Don’t fret. It may seem early to start thinking about life post-graduation but now is the perfect time to start planning for your career. The job search can be exhausting, so the earlier you start looking for work, the more likely it is that you’ll end up with a job you enjoy. Here are four tips to help you get on the right career trajectory both before and after you graduate:

  1. Start thinking about the jobs you want.
    While college is a fun experience, it’s also a time where you can explore your passions and interests. By now, you should have a general idea of what you want to do, or at least what you don’t want to do. The bad news is that having a general idea is not enough—now’s the time to start narrowing your focus. Think about what you’d like to do once you graduate, and about the feasibility of your ideas about work. If your goal is achievable, and the duties and salary of the role you have in mind are satisfactory, proceed by setting goals to get there. Princeton graduate Lydia Dallett from Business Insider suggests that graduating seniors “Figure out what your goals are—be it a job offer, grad school, or a summer internship—and then make a week-by-week plan for achieving that goal.” This plan can include: making appointments at your career center, reaching out to industry professionals, and updating your LinkedIn profile.
  2. Network, network, and network some more.

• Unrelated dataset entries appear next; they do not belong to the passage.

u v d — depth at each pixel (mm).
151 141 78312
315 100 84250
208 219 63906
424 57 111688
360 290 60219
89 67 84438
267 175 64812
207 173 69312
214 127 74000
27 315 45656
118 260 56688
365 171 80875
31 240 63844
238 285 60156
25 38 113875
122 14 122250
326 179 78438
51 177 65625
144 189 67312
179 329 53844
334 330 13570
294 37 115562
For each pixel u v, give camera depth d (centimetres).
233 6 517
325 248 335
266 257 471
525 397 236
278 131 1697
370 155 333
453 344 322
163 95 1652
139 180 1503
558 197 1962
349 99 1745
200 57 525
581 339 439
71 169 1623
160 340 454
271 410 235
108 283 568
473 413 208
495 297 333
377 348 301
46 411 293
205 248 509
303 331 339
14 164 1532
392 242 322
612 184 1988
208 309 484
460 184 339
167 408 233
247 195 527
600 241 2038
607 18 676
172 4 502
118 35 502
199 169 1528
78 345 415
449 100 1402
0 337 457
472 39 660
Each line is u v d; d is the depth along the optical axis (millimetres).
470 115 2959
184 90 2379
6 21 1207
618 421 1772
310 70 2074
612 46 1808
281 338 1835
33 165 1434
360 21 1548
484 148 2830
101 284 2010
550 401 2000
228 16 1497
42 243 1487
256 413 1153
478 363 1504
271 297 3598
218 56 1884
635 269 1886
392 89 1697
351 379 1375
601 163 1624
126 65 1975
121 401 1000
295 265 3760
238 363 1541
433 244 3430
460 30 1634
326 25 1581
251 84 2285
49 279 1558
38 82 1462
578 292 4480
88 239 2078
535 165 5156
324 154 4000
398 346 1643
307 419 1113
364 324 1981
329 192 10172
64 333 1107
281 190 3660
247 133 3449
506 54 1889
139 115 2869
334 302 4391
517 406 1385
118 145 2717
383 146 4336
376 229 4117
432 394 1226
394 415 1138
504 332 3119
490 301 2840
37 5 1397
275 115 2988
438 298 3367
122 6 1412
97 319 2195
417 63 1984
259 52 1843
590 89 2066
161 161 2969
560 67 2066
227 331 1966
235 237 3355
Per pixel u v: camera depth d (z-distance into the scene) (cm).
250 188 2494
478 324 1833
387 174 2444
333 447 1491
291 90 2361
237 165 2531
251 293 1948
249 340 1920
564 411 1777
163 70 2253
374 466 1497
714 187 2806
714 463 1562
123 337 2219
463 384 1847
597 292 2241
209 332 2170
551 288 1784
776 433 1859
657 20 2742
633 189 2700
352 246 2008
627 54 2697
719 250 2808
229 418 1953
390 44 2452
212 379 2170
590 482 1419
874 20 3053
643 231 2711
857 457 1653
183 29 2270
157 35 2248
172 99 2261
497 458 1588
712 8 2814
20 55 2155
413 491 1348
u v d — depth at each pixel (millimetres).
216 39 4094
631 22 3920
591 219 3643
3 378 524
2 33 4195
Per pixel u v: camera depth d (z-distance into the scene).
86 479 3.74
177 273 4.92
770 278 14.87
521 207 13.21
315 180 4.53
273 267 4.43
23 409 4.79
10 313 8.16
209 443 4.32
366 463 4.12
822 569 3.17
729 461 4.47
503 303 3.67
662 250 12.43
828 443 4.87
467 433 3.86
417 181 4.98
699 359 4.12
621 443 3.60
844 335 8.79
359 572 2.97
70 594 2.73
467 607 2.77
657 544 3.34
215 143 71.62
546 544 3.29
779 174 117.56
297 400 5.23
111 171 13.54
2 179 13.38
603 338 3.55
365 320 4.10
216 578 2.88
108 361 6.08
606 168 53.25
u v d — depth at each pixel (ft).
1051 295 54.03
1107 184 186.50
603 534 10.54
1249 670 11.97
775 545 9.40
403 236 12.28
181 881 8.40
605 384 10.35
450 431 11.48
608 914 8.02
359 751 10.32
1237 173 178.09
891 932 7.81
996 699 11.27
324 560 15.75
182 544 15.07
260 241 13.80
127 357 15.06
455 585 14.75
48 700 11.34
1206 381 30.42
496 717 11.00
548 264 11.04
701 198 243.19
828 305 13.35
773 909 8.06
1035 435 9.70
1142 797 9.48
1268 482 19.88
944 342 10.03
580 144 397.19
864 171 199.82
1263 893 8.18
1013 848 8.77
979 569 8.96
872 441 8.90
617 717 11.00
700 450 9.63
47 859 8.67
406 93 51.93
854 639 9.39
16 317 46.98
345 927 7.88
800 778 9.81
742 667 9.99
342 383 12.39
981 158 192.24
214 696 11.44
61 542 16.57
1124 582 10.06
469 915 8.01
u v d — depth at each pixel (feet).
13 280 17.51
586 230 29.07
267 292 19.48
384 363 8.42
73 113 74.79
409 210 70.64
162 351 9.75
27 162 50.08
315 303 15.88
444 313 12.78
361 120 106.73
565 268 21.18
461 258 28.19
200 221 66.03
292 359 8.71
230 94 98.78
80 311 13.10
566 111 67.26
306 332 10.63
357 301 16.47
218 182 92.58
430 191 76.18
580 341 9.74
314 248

    A strong professional network is the key to getting you the job you want. This is because an internal recommendation is perceived as more trustworthy and efficient than searching for hires from online applications. Forbes writer Susan Adams advises students to network at industry-specific groups at school. She writes, “These groups can connect you to established professionals in your area of interest. This is a great way to make mentoring connections and to form relationships that are likely to be helpful in the future.”Another simple way to grow your network is to reach out to family, friends, and professional connections on LinkedIn. You can ask for introductions to relevant professionals, and personal and professional recommendations. You can also get inspiration for your resume and cover letter by looking at the profiles of other professionals who either have the job you want, or who work for companies you admire.
  1. Customize your resume to be job application-specific.
    Sure, you may be sending out scores of job applications to secure a position, but that doesn’t mean that you should send out the same resume for every role. Beyond focusing your resume on different courses and experiences for each role, make sure you customize each resume and cover letter to the language of the job ad as well. How would you do this? Simply by look at the job posting; specifically, under the “Duties and Responsibilities” and/or the “Required Skills” sections. From these parts, you can lift the wording used in the job ad to describe your skills and experience. Doing so will show recruiters and hiring managers—at a glance—that you fulfill the job requirements. Use the same technique with your cover letter as well for twice the impact!
  1. Stay focused and attentive after you graduate.
    Just because you’re done with your academic studies doesn’t mean that you should start slacking off. Never settle. Once you get a job offer, negotiate your salary. While many students may be afraid that they’ll make a bad first impression, arming yourself with evidence and research about your field and its salary ranges is a very good idea. Far from positioning you as “difficult,” preparing for and initiating a negotiation can garner more respect from your employer. It shows you’ve done homework.When you’re on the job, take the stance of a student by maintaining a learning mindset. Volunteer for projects, say Yes to meetings, and soak up as much information as you can. If you make mistakes, that’s okay. Apologize and try to remedy them, but most importantly, learn from them and focus on doing better next time. Stay humble, and always put your best foot forward.

If you keep these things in mind, you’ll have much less trouble in your job search. It’s never too early to start planning for your post-college life, and the more time you spend on preparing your career, the better off you’ll be in the end. If you take incremental steps throughout your senior year, you’ll find yourself on solid ground once you walk off stage with your diploma.